Wheeler of course doesn't have a way to get in, but Benjamin Disraeli (Alec Guinness) certainly does. Disraeli is, after all, the Prime Minister, and has to see the queen on a regular basis. But it's more than just the regular laws that need royal assent that have brought Disraeli to see Her Majesty on this particular occasion. Victoria (Irene Dunne) has been mourning the death of her husband, Prince Albert. People mourn when they become widows or widowers, but Victoria has been in mourning for something like 15 years, which is thoroughly abnormal. She's decided that because Albert loved Windsor Castle, she's going to honor him by spending the rest of her life there. Her subjects haven't seen her in public, and they're beginning to get restless. You can see why Disraeli would like Victoria to make a public appearance.

But back to the title character. Somehow the gate didn't get properly locked after Disraeli was admitted, and Wheeler just pushes the gate open and walks into the palace grounds! He walks through the grounds on a foggy night, until he falls into a hole that must be the open door of the coal chute, for the next thing we see, Wheeler is in the basement dirty from coal. He makes his way upstairs, amazingly escaping detection for the longest time. Eventually, though, he gets caught under the table in the queen's dining room by an Irish maid and then her boyfriend, who makes jokes about how easy it would be to burn down the castle. The more senior servants show up, so they have to hide the kid quickly, which they do behind a curtain. He falls asleep, and his snoring catches Victoria's attention at dinner, leading to Wheeler's being found. Wheeler mentions an adult man who said something about burning down the castle, and that leads everybody to think that there's n Irish plot about.

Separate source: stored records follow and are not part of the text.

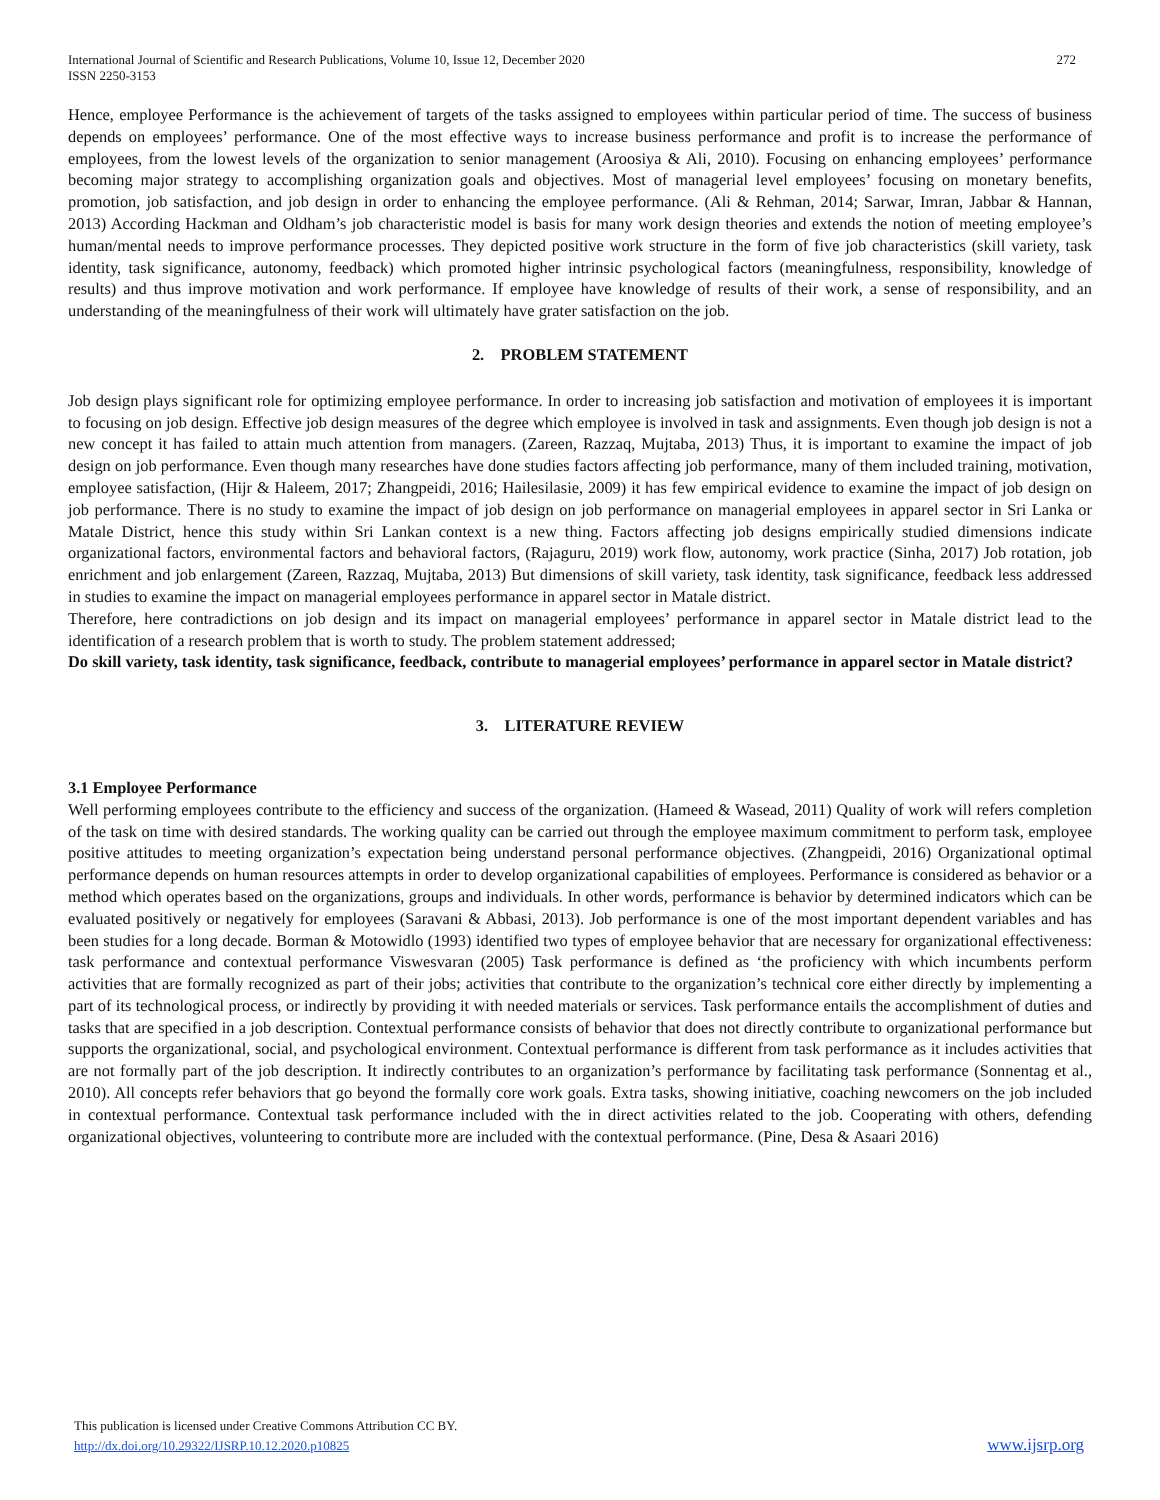International Journal of Scientific and Research Publications, Volume 10, Issue 12, December 2020
ISSN 2250-3153
272
Hence, employee Performance is the achievement of targets of the tasks assigned to employees within particular period of time. The success of business depends on employees’ performance. One of the most effective ways to increase business performance and profit is to increase the performance of employees, from the lowest levels of the organization to senior management (Aroosiya & Ali, 2010). Focusing on enhancing employees’ performance becoming major strategy to accomplishing organization goals and objectives. Most of managerial level employees’ focusing on monetary benefits, promotion, job satisfaction, and job design in order to enhancing the employee performance. (Ali & Rehman, 2014; Sarwar, Imran, Jabbar & Hannan, 2013) According Hackman and Oldham’s job characteristic model is basis for many work design theories and extends the notion of meeting employee’s human/mental needs to improve performance processes. They depicted positive work structure in the form of five job characteristics (skill variety, task identity, task significance, autonomy, feedback) which promoted higher intrinsic psychological factors (meaningfulness, responsibility, knowledge of results) and thus improve motivation and work performance. If employee have knowledge of results of their work, a sense of responsibility, and an understanding of the meaningfulness of their work will ultimately have grater satisfaction on the job.
2. PROBLEM STATEMENT
Job design plays significant role for optimizing employee performance. In order to increasing job satisfaction and motivation of employees it is important to focusing on job design. Effective job design measures of the degree which employee is involved in task and assignments. Even though job design is not a new concept it has failed to attain much attention from managers. (Zareen, Razzaq, Mujtaba, 2013) Thus, it is important to examine the impact of job design on job performance. Even though many researches have done studies factors affecting job performance, many of them included training, motivation, employee satisfaction, (Hijr & Haleem, 2017; Zhangpeidi, 2016; Hailesilasie, 2009) it has few empirical evidence to examine the impact of job design on job performance. There is no study to examine the impact of job design on job performance on managerial employees in apparel sector in Sri Lanka or Matale District, hence this study within Sri Lankan context is a new thing. Factors affecting job designs empirically studied dimensions indicate organizational factors, environmental factors and behavioral factors, (Rajaguru, 2019) work flow, autonomy, work practice (Sinha, 2017) Job rotation, job enrichment and job enlargement (Zareen, Razzaq, Mujtaba, 2013) But dimensions of skill variety, task identity, task significance, feedback less addressed in studies to examine the impact on managerial employees performance in apparel sector in Matale district.
Therefore, here contradictions on job design and its impact on managerial employees’ performance in apparel sector in Matale district lead to the identification of a research problem that is worth to study. The problem statement addressed;
Do skill variety, task identity, task significance, feedback, contribute to managerial employees’ performance in apparel sector in Matale district?
3. LITERATURE REVIEW
3.1 Employee Performance
Well performing employees contribute to the efficiency and success of the organization. (Hameed & Wasead, 2011) Quality of work will refers completion of the task on time with desired standards. The working quality can be carried out through the employee maximum commitment to perform task, employee positive attitudes to meeting organization’s expectation being understand personal performance objectives. (Zhangpeidi, 2016) Organizational optimal performance depends on human resources attempts in order to develop organizational capabilities of employees. Performance is considered as behavior or a method which operates based on the organizations, groups and individuals. In other words, performance is behavior by determined indicators which can be evaluated positively or negatively for employees (Saravani & Abbasi, 2013). Job performance is one of the most important dependent variables and has been studies for a long decade. Borman & Motowidlo (1993) identified two types of employee behavior that are necessary for organizational effectiveness: task performance and contextual performance Viswesvaran (2005) Task performance is defined as ‘the proficiency with which incumbents perform activities that are formally recognized as part of their jobs; activities that contribute to the organization’s technical core either directly by implementing a part of its technological process, or indirectly by providing it with needed materials or services. Task performance entails the accomplishment of duties and tasks that are specified in a job description. Contextual performance consists of behavior that does not directly contribute to organizational performance but supports the organizational, social, and psychological environment. Contextual performance is different from task performance as it includes activities that are not formally part of the job description. It indirectly contributes to an organization’s performance by facilitating task performance (Sonnentag et al., 2010). All concepts refer behaviors that go beyond the formally core work goals. Extra tasks, showing initiative, coaching newcomers on the job included in contextual performance. Contextual task performance included with the in direct activities related to the job. Cooperating with others, defending organizational objectives, volunteering to contribute more are included with the contextual performance. (Pine, Desa & Asaari 2016)
This publication is licensed under Creative Commons Attribution CC BY.
http://dx.doi.org/10.29322/IJSRP.10.12.2020.p10825
www.ijsrp.org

The Queen has problems, Wheeler has problems, and Disraeli has problems. And yet there are even more characters with problems. The script tacks on a story about Emily, one of Victoria's ladies-in-waiting (Beatrice Campbell), and her military boyfriend (Anthony Steel) who isn't appropriate for a daughter of the nobility. Rounding out the cast is Finlay Currie as John Brown, Prince Albert's old manservant who is still in service of the Queen. (He's the Mr. Brown who is referred to in the title of the Judi Dench movie Mrs. Brown, about Victoria's relatoinship with Brown.)

There's a lot going on in The Mudlark, and none of it really gets resolved satisfyingly. Emily and her boyfriend presumably elope as she tries to do that on multiple occasions, and then Victoria drops a hint about Emily's mother sometimes being a handful herself. Currie's John Brown is a lovable Scottish drunk, as opposed to the stereotypical lovable Irish drunk that somebody like Barry Fitzgerald might have played in movies set in America. Victoria is a frigid jerk for most of the movie, and then suddenly has a change of heart when she meets Wheeler? Disreali makes a speech in the House of Commons, but we don't really care much about the other events that are going on in Britain. As for Wheeler himself, it's ludictous to believe that he could have gotten as far as he did. Everybody tries, and the movie is mildly entertaining, but it's nowhere near greatness.

I'm not certain whether The Mudlark has ever received a DVD release, so you'll have to catch the FXM Retro showings.